(Task to complete) Count lines holding the string "Emelőgép" in the data that follows. Reply with one number only.

(Records)
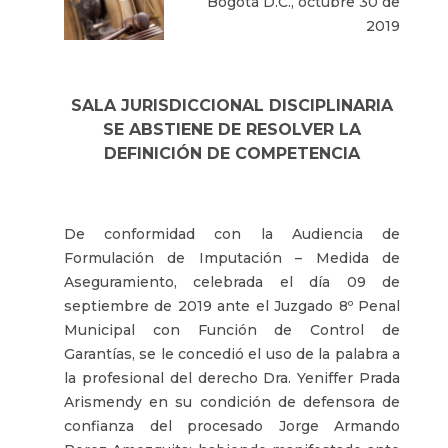
Bogotá D.C., octubre 30 de
2019
SALA JURISDICCIONAL DISCIPLINARIA
SE ABSTIENE DE RESOLVER LA
DEFINICIÓN DE COMPETENCIA
De conformidad con la Audiencia de
Formulación de Imputación – Medida de
Aseguramiento, celebrada el día 09 de
septiembre de 2019 ante el Juzgado 8º Penal
Municipal con Función de Control de
Garantías, se le concedió el uso de la palabra a
la profesional del derecho Dra. Yeniffer Prada
Arismendy en su condición de defensora de
confianza del procesado Jorge Armando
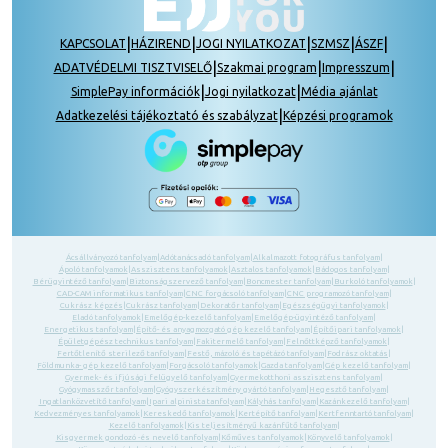
|
|
|
|
|
KAPCSOLAT
HÁZIREND
JOGI NYILATKOZAT
SZMSZ
ÁSZF
|
|
|
ADATVÉDELMI TISZTVISELŐ
Szakmai program
Impresszum
|
|
SimplePay információk
Jogi nyilatkozat
Média ajánlat
|
Adatkezelési tájékoztató és szabályzat
Képzési programok
Ácsállványozó tanfolyam
|
Adótanácsadó tanfolyam
|
Alkalmazott fotográfus tanfolyam
|
Ápoló tanfolyamok
|
Asszisztens tanfolyamok
|
Asztalos tanfolyamok
|
Bádogos tanfolyam
|
Bérügyintéző tanfolyam
|
Biztonságszervező tanfolyam
|
Boncmester tanfolyam
|
Burkoló tanfolyamok
|
CAD-CAM informatikus tanfolyam
|
CNC forgácsoló tanfolyam
|
CNC programozó tanfolyam
|
Cukrász képzés
|
Cukrász tanfolyam
|
Dekoratőr tanfolyam
|
Egészségügyi tanfolyamok
|
Eladó tanfolyamok
|
Emelőgép-kezelő tanfolyam
|
Emelőgép-ügyintéző tanfolyam
|
Energetikus tanfolyam
|
Építő- és anyagmozgató gép kezelő tanfolyam
|
Építőipari tanfolyamok
|
Épületgépész technikus tanfolyam
|
Fakitermelő tanfolyam
|
Felnőttképző tanfolyamok
|
Fertőtlenítő sterilező tanfolyam
|
Festő, mázoló és tapétázó tanfolyam
|
Fodrász oktatás
|
Földmunka- gép kezelő tanfolyam
|
Forgácsoló tanfolyamok
|
Gazda tanfolyam
|
Gép kezelő tanfolyam
|
Gyermek- és ifjúsági felügyelő tanfolyam
|
Gyermekotthoni asszisztens tanfolyam
|
Gyógymasszőr tanfolyam
|
Gyógyszerkészítmény gyártó tanfolyam
|
Hegesztő tanfolyam
|
Ingatlanközvetítő tanfolyam
|
Ipari alpinista tanfolyam
|
Kályhás tanfolyam
|
Kazánkezelő tanfolyam
|
Kedvezményes tanfolyamok
|
Kereskedő tanfolyamok
|
Kertépítő tanfolyam
|
Kertfenntartó tanfolyam
|
Kezelő tanfolyamok
|
Kis teljesítményű kazánfűtő tanfolyam
|
Kisgyermek gondozó -és nevelő tanfolyam
|
Kőműves tanfolyamok
|
Könyvelő tanfolyamok
|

(Task response) 2